Relevant environment info

- OS: `Windows 11`
- Continue version: `v1.2.22`
- IDE version: `1.113.0`
- Model: `qwen2.5-coder-0.5b-instruct`
- config:
  
  - name: Apply_qwen2.5-coder-0.5b-instruct
    provider: lmstudio
    model: qwen2.5-coder-0.5b-instruct
    defaultCompletionOptions:
      maxTokens: 31744 # 32256 error? # 31744 work # 32768 error? # 30720 work # 8192 work
    roles:
      - apply
    apiBase: http://localhost:1234/v1/

Description

Title
Continue extension fails or returns zero tokens when defaultCompletionOptions.maxTokens is set near 32k and suggestion

Environment

  • VSCode: 1.113.0
  • Continue extension: v1.2.22
  • OS: Windows 11
  • Model used: qwen2.5-coder-0.5b-instruct (advertised Context Length: 32,768)

Reproduction steps

  1. Enable Continue: Enable Console in Continue → Settings, then check the Continue output channel and Developer Tools (Help → Toggle Developer Tools) for logs.
  2. Add or modify defaultCompletionOptions in config.yaml with a large maxTokens value (examples below).
  3. Trigger a Complete via Continue in VSCode.

Observed behavior

  • When maxTokens is set to 32768 (or 32767, 32256 in tests), Continue shows Options containing the value but the result contains zero tokens:
Type: Complete
Result: Success
Prompt Tokens: 0
Generated Tokens: 0
ThinkingTokens: 0
Total Time: 2.04s
Options
{
  "maxTokens": 32768,
  "model": "qwen2.5-coder-0.5b-instruct",
  "raw": true,
  "reasoning": false
}
  • When maxTokens is set to 30720, 31744 or 8192 the generation succeeds and tokens are produced: (If correct, it should be over 8000 tokens, because there were some issues after multiple apply and cancellation attempts.)
Type: Complete
Result: Success
Prompt Tokens: 1393
Generated Tokens: 1225
...
Options
{
  "maxTokens": 30720,
  "model": "qwen2.5-coder-0.5b-instruct",
  "raw": true,
  "reasoning": false
}
  • Without defaultCompletionOptions set, default maxTokens = 4096. For prompts longer than 4096 tokens the generation is truncated/stopped and the extension does not notify the user.
  • With defaultCompletionOptions set to large values, some values succeed (e.g., 30720, 31744) while values near 32768 fail silently (e.g., 32256, 32767, 32768) producing Result: Success but Prompt Tokens: 0 and Generated Tokens: 0.
  • This indicates both: (a) the extension/backend enforces a different effective maximum than the model advertises, and (b) the extension does not surface clear validation errors to the user.

Listener leak observed

  • While reproducing apply, Developer Tools shows warnings like:
[042] potential listener LEAK detected, having 571 listeners already. MOST frequent listener (172): Error
Error
ERR potential listener LEAK detected, dominated: Error
  • This appears each time apply is triggered and the number of listeners grows. Observed consequences include memory growth and silent failures (zero-token results).
  • I can attach the full Developer Tools Console stack trace and Network trace if helpful.

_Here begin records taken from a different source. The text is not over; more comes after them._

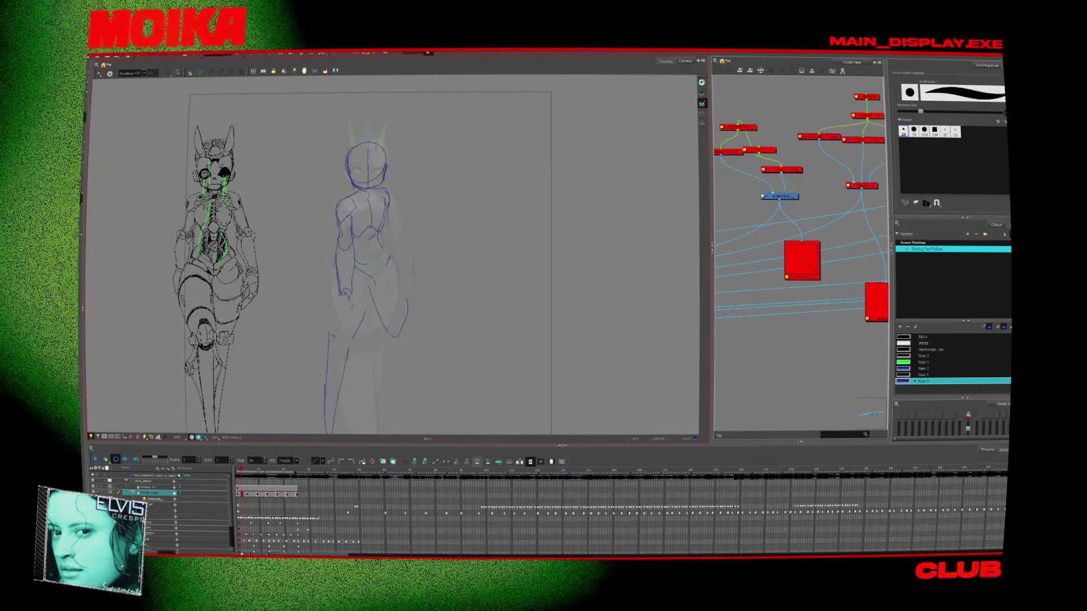
{"action": "key", "text": "alt+/"}
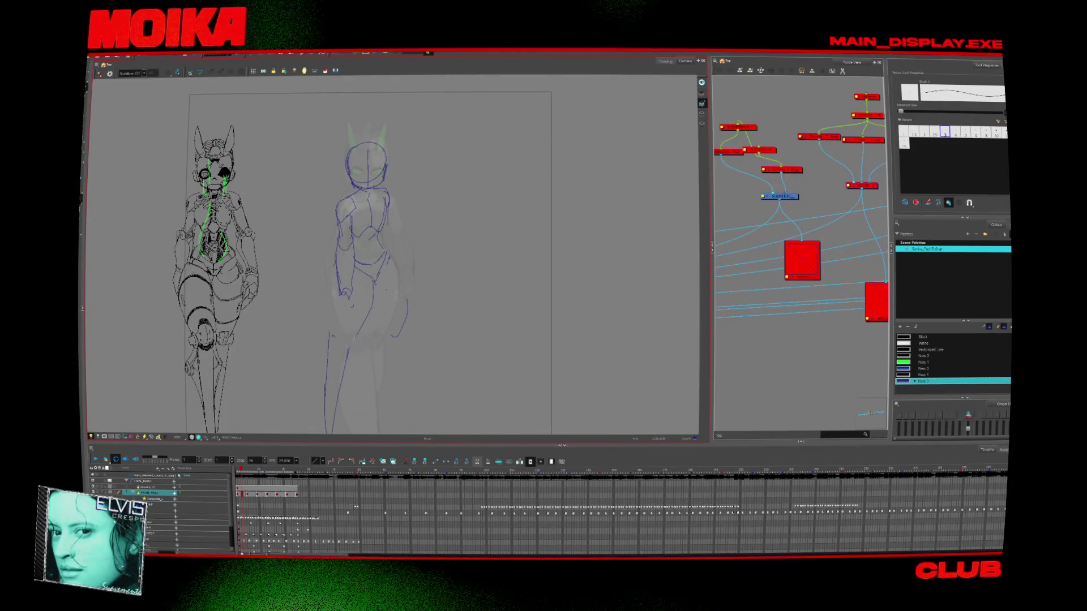
{"action": "left_click", "coordinate": [100, 73]}
{"action": "left_click", "coordinate": [100, 74]}
{"action": "key", "text": "alt+b"}
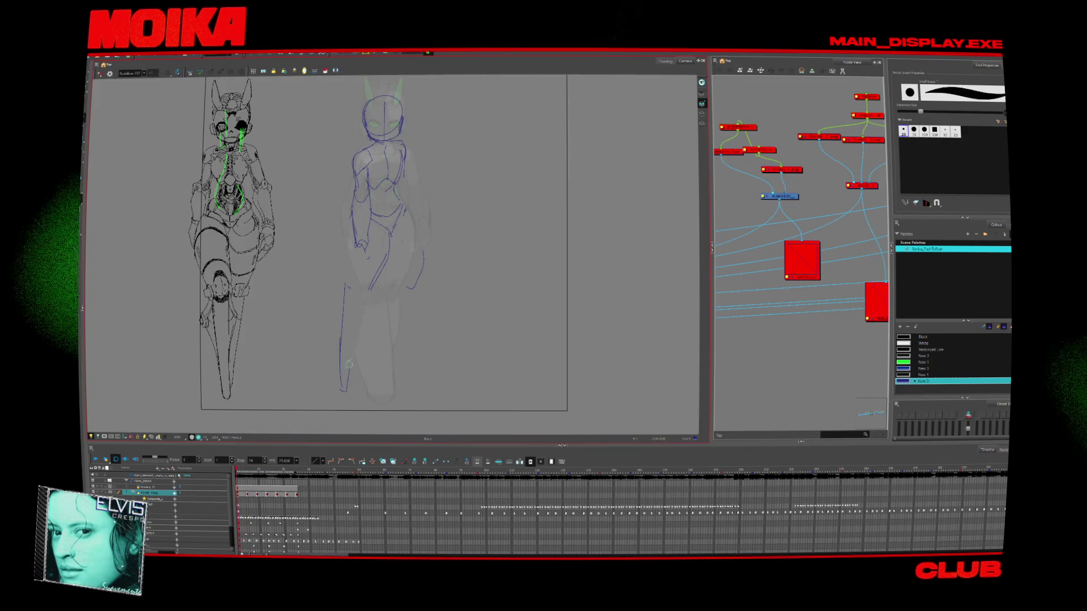
{"action": "key", "text": "alt+/"}
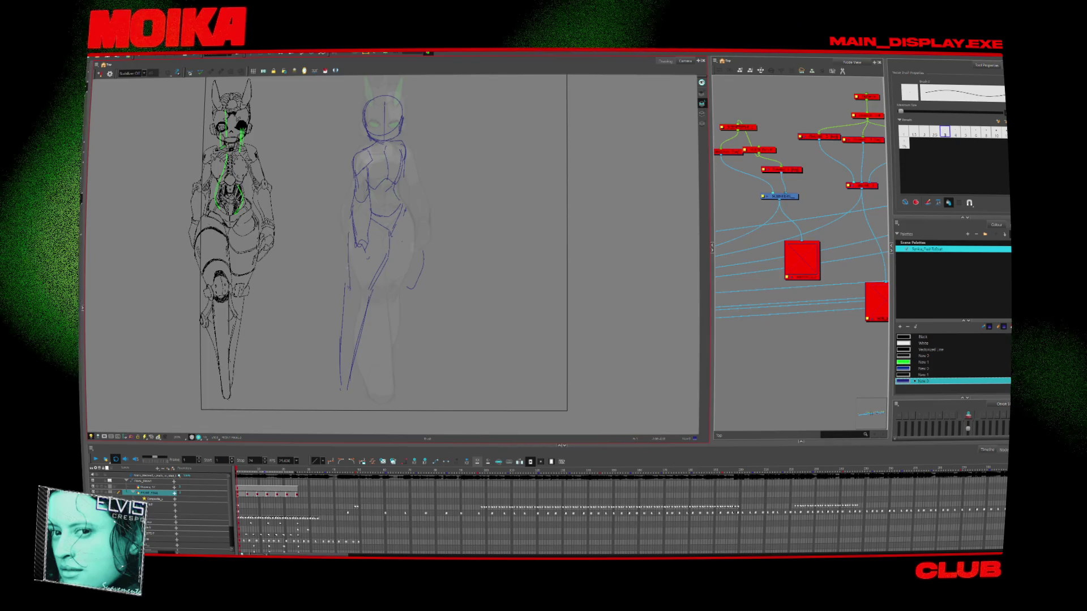
{"action": "key", "text": "4"}
{"action": "key", "text": "4"}
Undo the stray diagonal leg and hip strokes and reshape the lower-body strokes
{"action": "key", "text": "ctrl+z"}
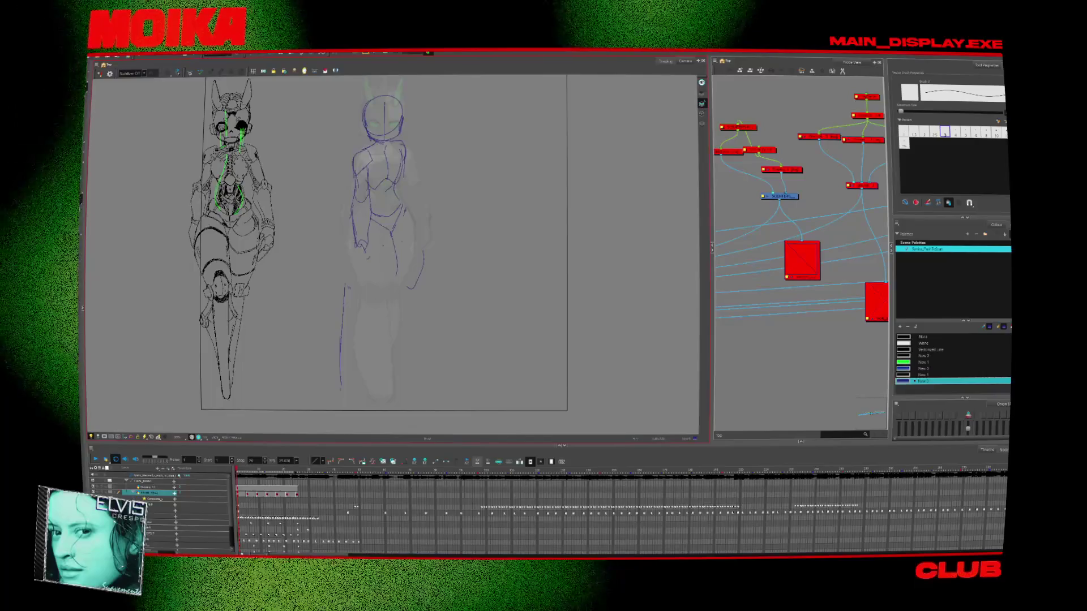
{"action": "key", "text": "ctrl+z"}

Prompt content incorrect after repeated apply

  • Initially, apply shows correct Prompt content containing both original code and suggested code. After repeated tests or when listener warnings appear, the Continue Console shows incorrect or empty Prompt content that does not include the original code and suggested code. (Or only partial content[code])
  • Reproduction pattern:
    1. Trigger apply several times.
    2. Early runs show correct Prompt content.
    3. Later runs show Prompt missing or replaced with incorrect content and generation returns zero tokens.
  • Likely causes: race condition in prompt assembly, shared mutable state being overwritten, or multiple event handlers modifying/clearing the prompt before send.

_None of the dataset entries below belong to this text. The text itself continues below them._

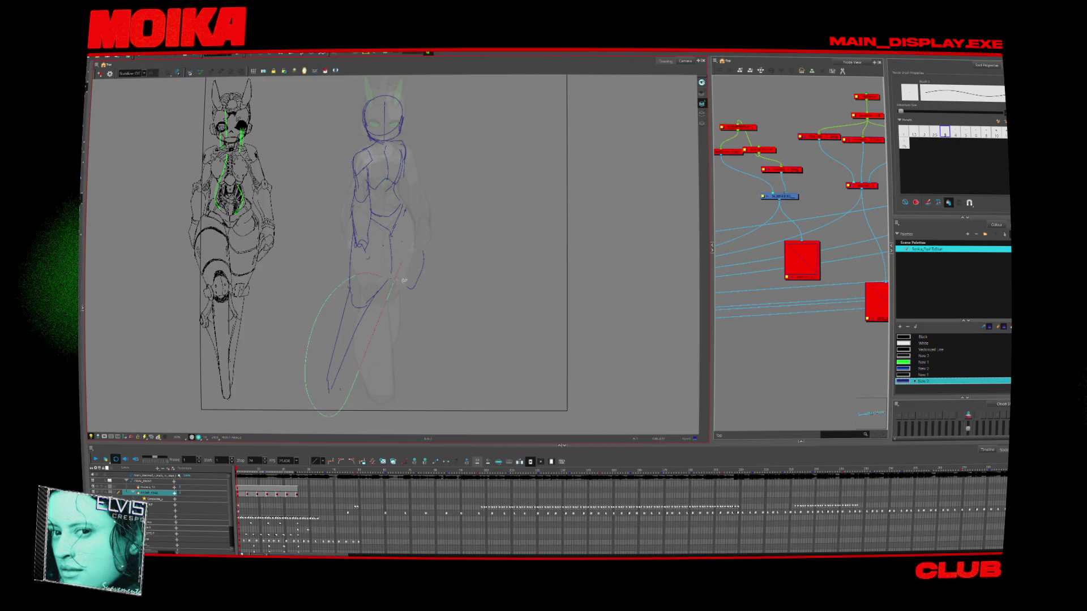
{"action": "left_click_drag", "start_coordinate": [374, 394], "coordinate": [365, 396]}
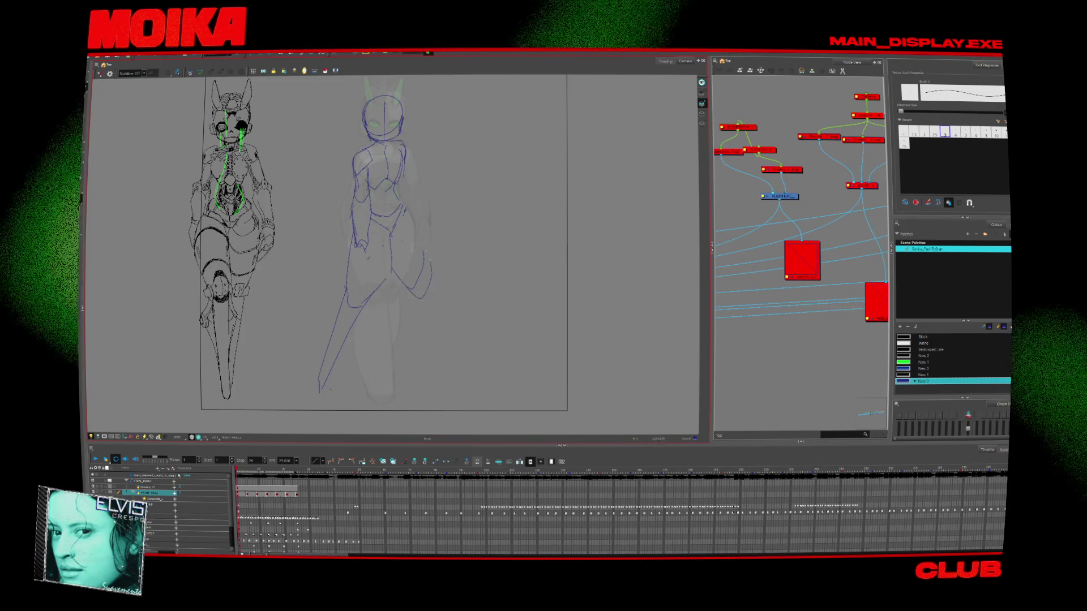
{"action": "left_click", "coordinate": [100, 74]}
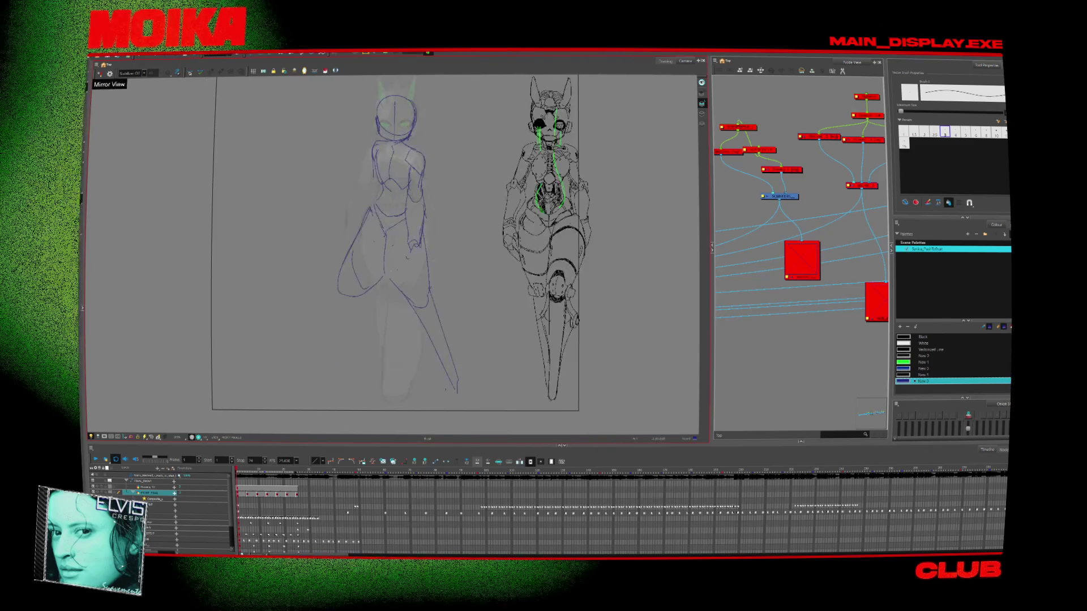
{"action": "left_click", "coordinate": [100, 73]}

Additional observations and test matrix

  • Values that work in my tests: 8192, 30720, 31744.
  • Values that fail or produce zero-token result: 32256, 32767, 32768.
  • Hypothesis: there may be an internal buffer or effective maximum (e.g., 32,768 − 1024 = 31,744), a schema/validation boundary, or integer/edge-case handling near 32k. The listener leak suggests repeated registration per apply invocation causing resource exhaustion or short-circuit.

Suggested debug checks for maintainers

  1. Check contributes.configuration schema or any validation logic for maxTokens — is there a maximum set?
  2. Verify whether the extension or backend reserves a token buffer (e.g., 1024) and whether that effective maximum is documented or enforced at config load time.
  3. Inspect integer handling and serialization for maxTokens to rule out overflow/edge-case bugs.
  4. Investigate repeated event listener registration during apply; check for missing dispose/removeListener or missing context.subscriptions usage.
  5. Add debug logs that print the prompt immediately before sending the request and verify the network payload.
  6. Ensure that when a config value is invalid or rejected, the extension returns a clear error message (in Output/Console and as a VSCode notification) rather than silent success.
  7. Provide the actual effective maximum in Settings UI or validate config.yaml on load with a clear message indicating allowed range.

Logs to attach

  • Continue Output channel logs (snippets above).
  • Developer Tools Console and Network traces captured while reproducing the issue (request payloads, backend responses, and listener leak stack trace).
  • config.yaml snippet used (remove any sensitive keys).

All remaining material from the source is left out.